*Excerpted records*
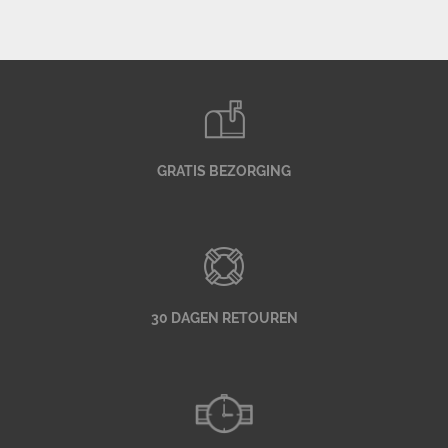
GRATIS BEZORGING
30 DAGEN RETOUREN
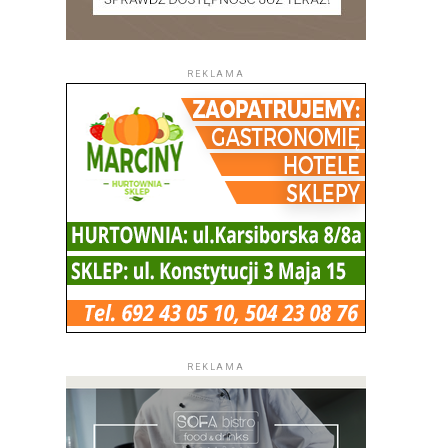
REKLAMA
REKLAMA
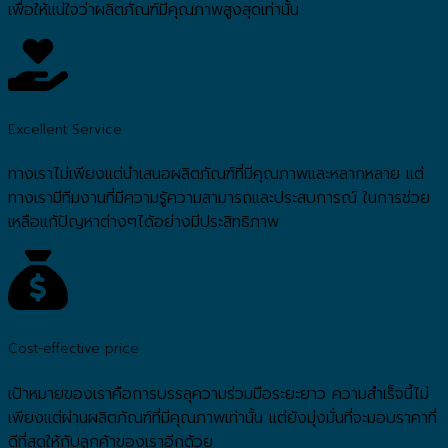
เพื่อให้แน่ใจว่าผลิตภัณฑ์มีคุณภาพสูงสุดเท่านั้น
Excellent Service
ทางเราไม่เพียงแต่นำเสนอผลิตภัณฑ์ที่มีคุณภาพและหลากหลาย แต่
ทางเรามีทีมงานที่มีความรู้ความสามารถและประสบการณ์ ในการช่วย
เหลือแก้ปัญหาต่างๆได้อย่างมีประสิทธิภาพ
Cost-effective price
เป้าหมายของเราคือการบรรลุความร่วมมือระยะยาว ความสำเร็จนี้ไม่
เพียงแต่ผ่านผลิตภัณฑ์ที่มีคุณภาพเท่านั้น แต่ยังมุ่งมั่นที่จะมอบราคาที่
ดีที่สุดให้กับลูกค้าของเราอีกด้วย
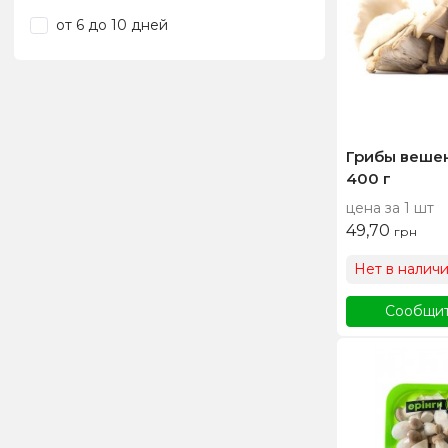
от 6 до 10 дней
Грибы вешен
400 г
цена за 1 шт
49,70
грн
Нет в налич
Сообщит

*About this task*
Please return each line of the listing above that contains "ยงแต".

*Answer to the exercise*
ทางเราไม่เพียงแต่นำเสนอผลิตภัณฑ์ที่มีคุณภาพและหลากหลาย แต่
เพียงแต่ผ่านผลิตภัณฑ์ที่มีคุณภาพเท่านั้น แต่ยังมุ่งมั่นที่จะมอบราคาที่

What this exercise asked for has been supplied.